In CMOS image sensors an ADC arrangement is used wherein a voltage of each pixel is compared with a ramp voltage. At the point where the ramp voltage equals the pixel voltage, a comparator latches a digital count value into a memory. In this architecture, the resolution of the ADC is directly related to the resolution and linearity of the ramp generation circuitry.
Known ramp generators using ADCs, switched capacitor integrators, charge pumps or the use of current into a capacitor suffer from a number of problems, such as the following: offsets, achieving the necessary gain within the time constants required for settling, area and power inefficiency, non-monotonicity, and process/temperature dependence.
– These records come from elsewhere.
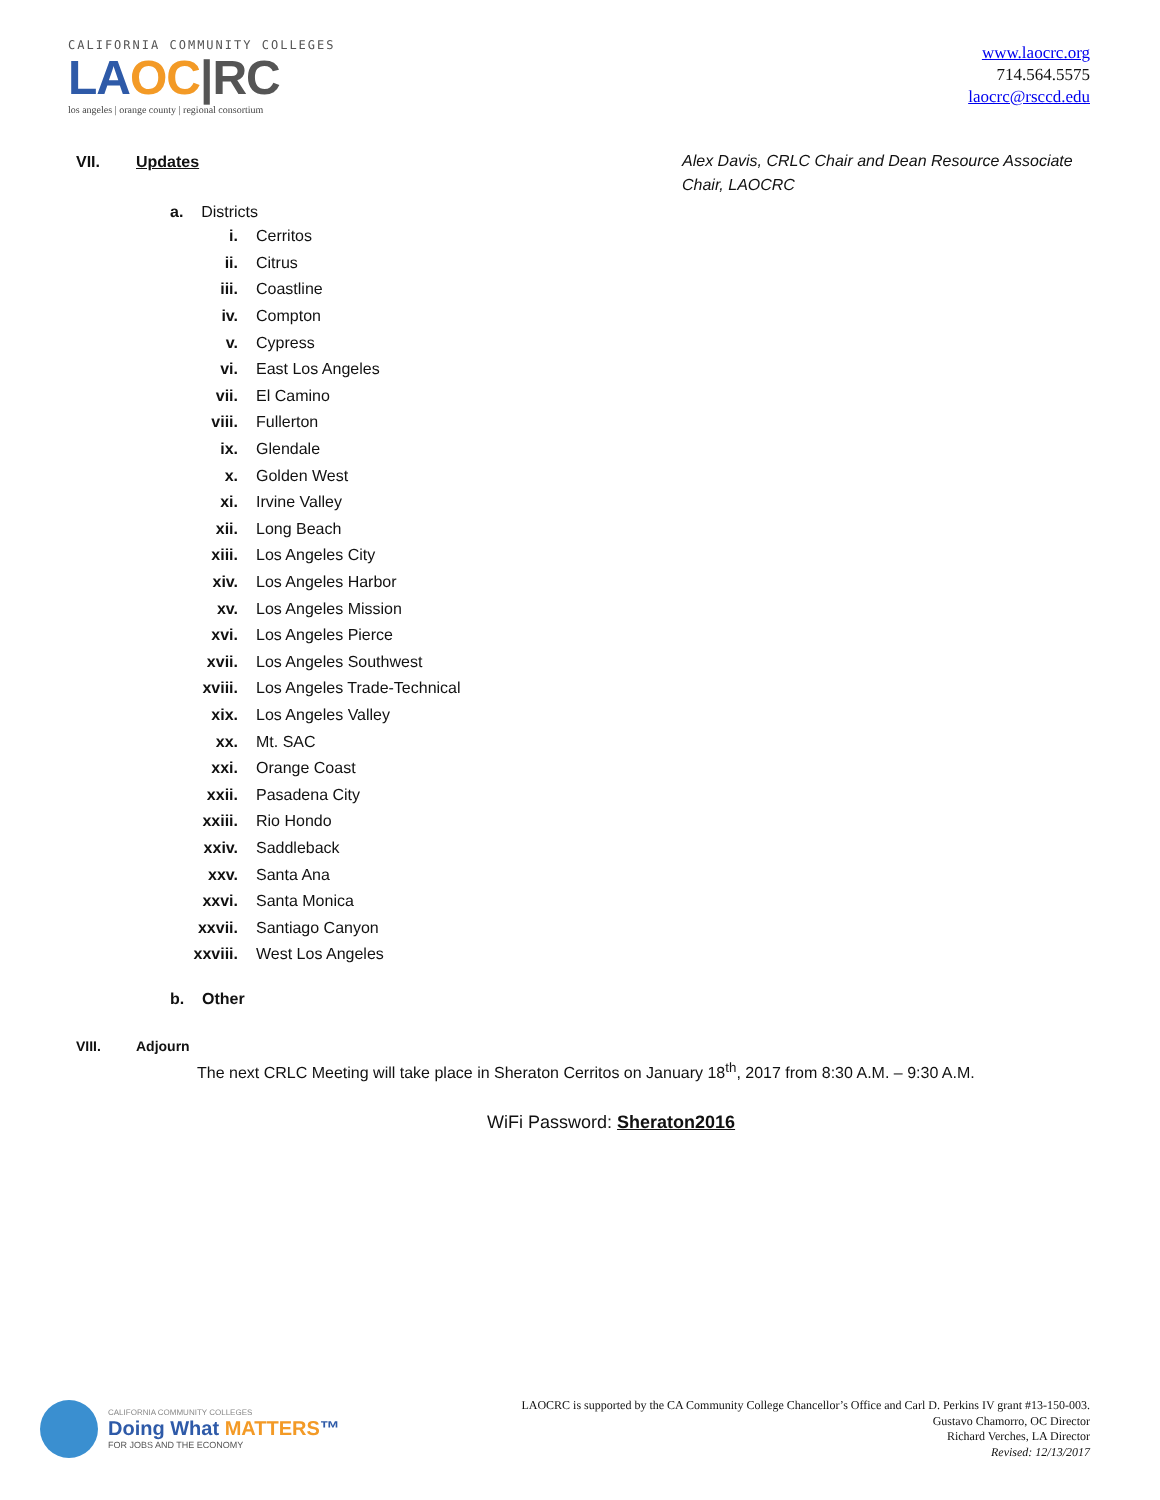CALIFORNIA COMMUNITY COLLEGES
LA OC|RC
los angeles | orange county | regional consortium
www.laocrc.org
714.564.5575
laocrc@rsccd.edu
VII. Updates
Alex Davis, CRLC Chair and Dean Resource Associate Chair, LAOCRC
a. Districts
i. Cerritos
ii. Citrus
iii. Coastline
iv. Compton
v. Cypress
vi. East Los Angeles
vii. El Camino
viii. Fullerton
ix. Glendale
x. Golden West
xi. Irvine Valley
xii. Long Beach
xiii. Los Angeles City
xiv. Los Angeles Harbor
xv. Los Angeles Mission
xvi. Los Angeles Pierce
xvii. Los Angeles Southwest
xviii. Los Angeles Trade-Technical
xix. Los Angeles Valley
xx. Mt. SAC
xxi. Orange Coast
xxii. Pasadena City
xxiii. Rio Hondo
xxiv. Saddleback
xxv. Santa Ana
xxvi. Santa Monica
xxvii. Santiago Canyon
xxviii. West Los Angeles
b. Other
VIII. Adjourn
The next CRLC Meeting will take place in Sheraton Cerritos on January 18<sup>th</sup>, 2017 from 8:30 A.M. – 9:30 A.M.
WiFi Password: Sheraton2016
CALIFORNIA COMMUNITY COLLEGES
Doing What MATTERS™
FOR JOBS AND THE ECONOMY
LAOCRC is supported by the CA Community College Chancellor’s Office and Carl D. Perkins IV grant #13-150-003.
Gustavo Chamorro, OC Director
Richard Verches, LA Director
Revised: 12/13/2017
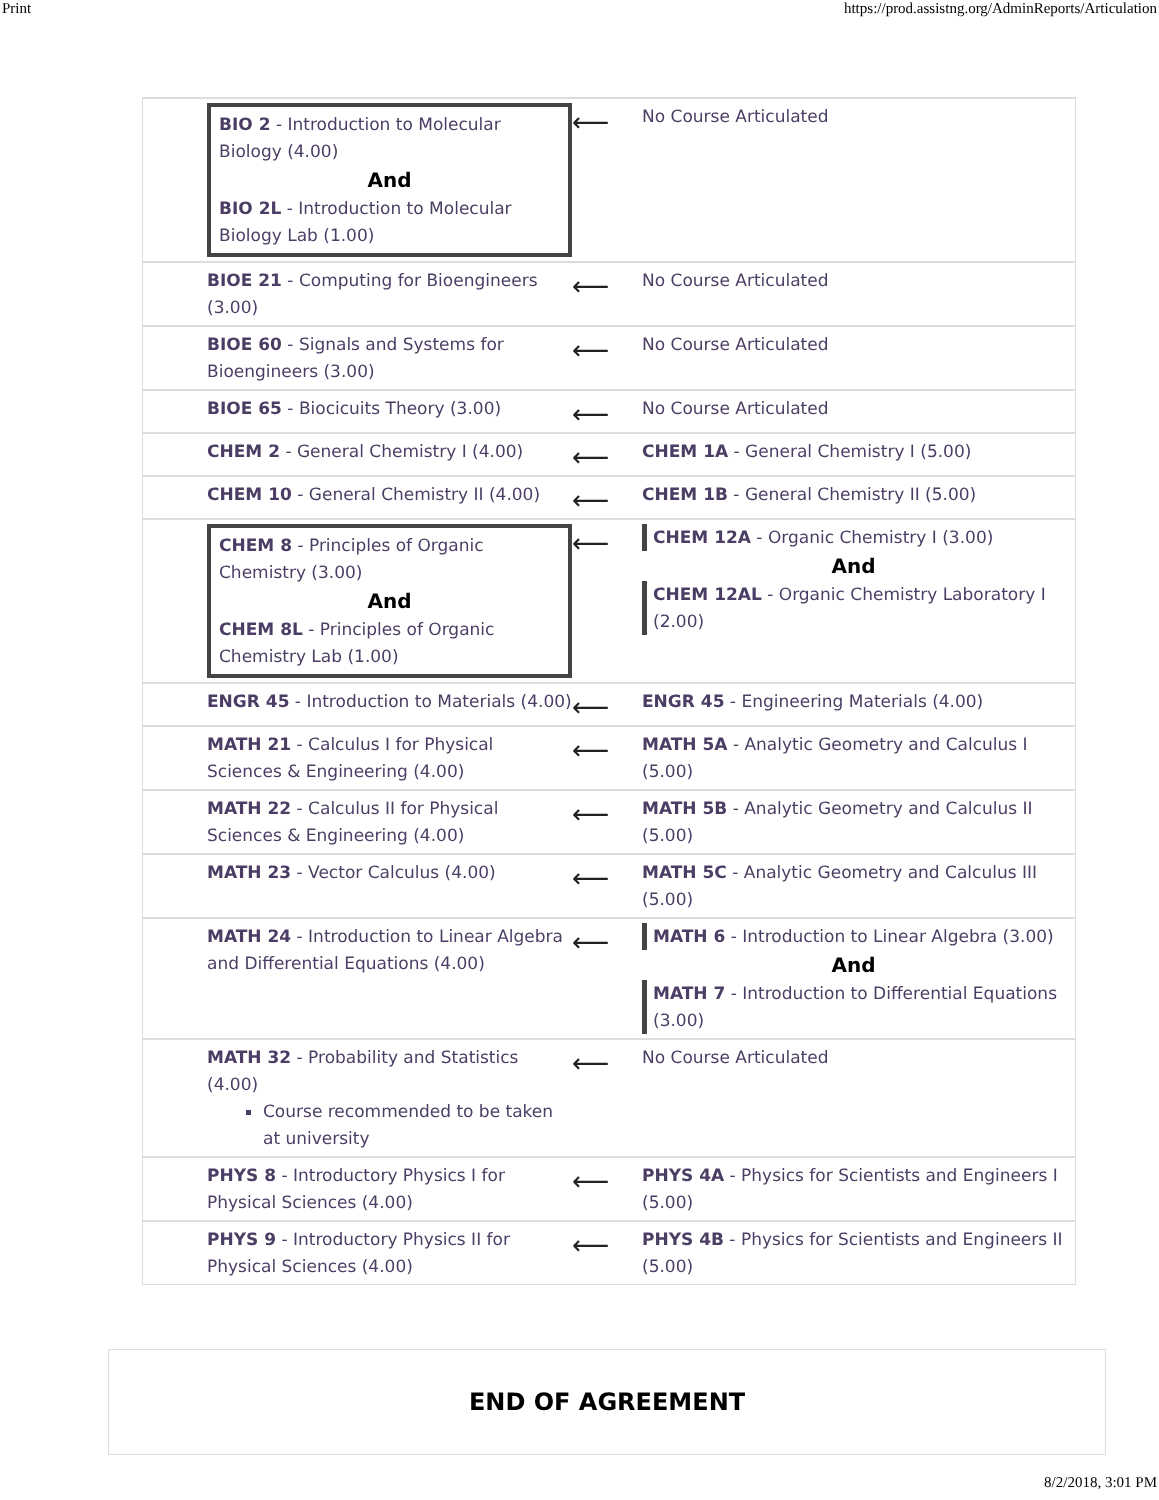Print https://prod.assistng.org/AdminReports/Articulation
| BIO 2 - Introduction to Molecular Biology (4.00) And BIO 2L - Introduction to Molecular Biology Lab (1.00) | ⟵ | No Course Articulated |
| BIOE 21 - Computing for Bioengineers (3.00) | ⟵ | No Course Articulated |
| BIOE 60 - Signals and Systems for Bioengineers (3.00) | ⟵ | No Course Articulated |
| BIOE 65 - Biocicuits Theory (3.00) | ⟵ | No Course Articulated |
| CHEM 2 - General Chemistry I (4.00) | ⟵ | CHEM 1A - General Chemistry I (5.00) |
| CHEM 10 - General Chemistry II (4.00) | ⟵ | CHEM 1B - General Chemistry II (5.00) |
| CHEM 8 - Principles of Organic Chemistry (3.00) And CHEM 8L - Principles of Organic Chemistry Lab (1.00) | ⟵ | CHEM 12A - Organic Chemistry I (3.00) And CHEM 12AL - Organic Chemistry Laboratory I (2.00) |
| ENGR 45 - Introduction to Materials (4.00) | ⟵ | ENGR 45 - Engineering Materials (4.00) |
| MATH 21 - Calculus I for Physical Sciences & Engineering (4.00) | ⟵ | MATH 5A - Analytic Geometry and Calculus I (5.00) |
| MATH 22 - Calculus II for Physical Sciences & Engineering (4.00) | ⟵ | MATH 5B - Analytic Geometry and Calculus II (5.00) |
| MATH 23 - Vector Calculus (4.00) | ⟵ | MATH 5C - Analytic Geometry and Calculus III (5.00) |
| MATH 24 - Introduction to Linear Algebra and Differential Equations (4.00) | ⟵ | MATH 6 - Introduction to Linear Algebra (3.00) And MATH 7 - Introduction to Differential Equations (3.00) |
| MATH 32 - Probability and Statistics (4.00) Course recommended to be taken at university | ⟵ | No Course Articulated |
| PHYS 8 - Introductory Physics I for Physical Sciences (4.00) | ⟵ | PHYS 4A - Physics for Scientists and Engineers I (5.00) |
| PHYS 9 - Introductory Physics II for Physical Sciences (4.00) | ⟵ | PHYS 4B - Physics for Scientists and Engineers II (5.00) |
END OF AGREEMENT
8/2/2018, 3:01 PM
Shift registers in combination with a resistance ladder, as shown in FIG. 1, have also been used as ramp generators. In this arrangement the ramp voltage Vramp is generated by sequentially closing each switch 102 on the resistance ladder 104, thereby tapping the master voltage Vm at different intervals. The sequential closing of the switches is provided by a shift register 106 which has a number of shift register elements 108 corresponding to the number of resistive elements in the resistance ladder 104. The shift register 106 is provided with a clock pulse signal and a token signal where the token signal has a single high pulse. This single high pulse is passed through the shift register elements 108, and thereby closing the respective switches 102 on each clock pulse.
This type of ramp generator can pose a significant problem in terms of physical size since a 12 bit ramp generator requires 2048 shift register elements and 2048 resistive elements. In terms of integrated circuits (ICs), shift register elements are relatively large, requiring a minimum of 8 transistors. This can be prohibitive when IC space is at a premium and the quality of ramp generation is paramount.
Also, shift register elements have been used to control more than one switch, thereby reducing the number of shift register elements required. The methods used have not enabled a reduction in size of the overall ramp generator, but in fact have increased the overall size by using a digital control circuit to control the closing of the switches. This had advantages in other areas but significantly increases the complexity and the physical size of the ramp generator when integrated on an integrated circuit.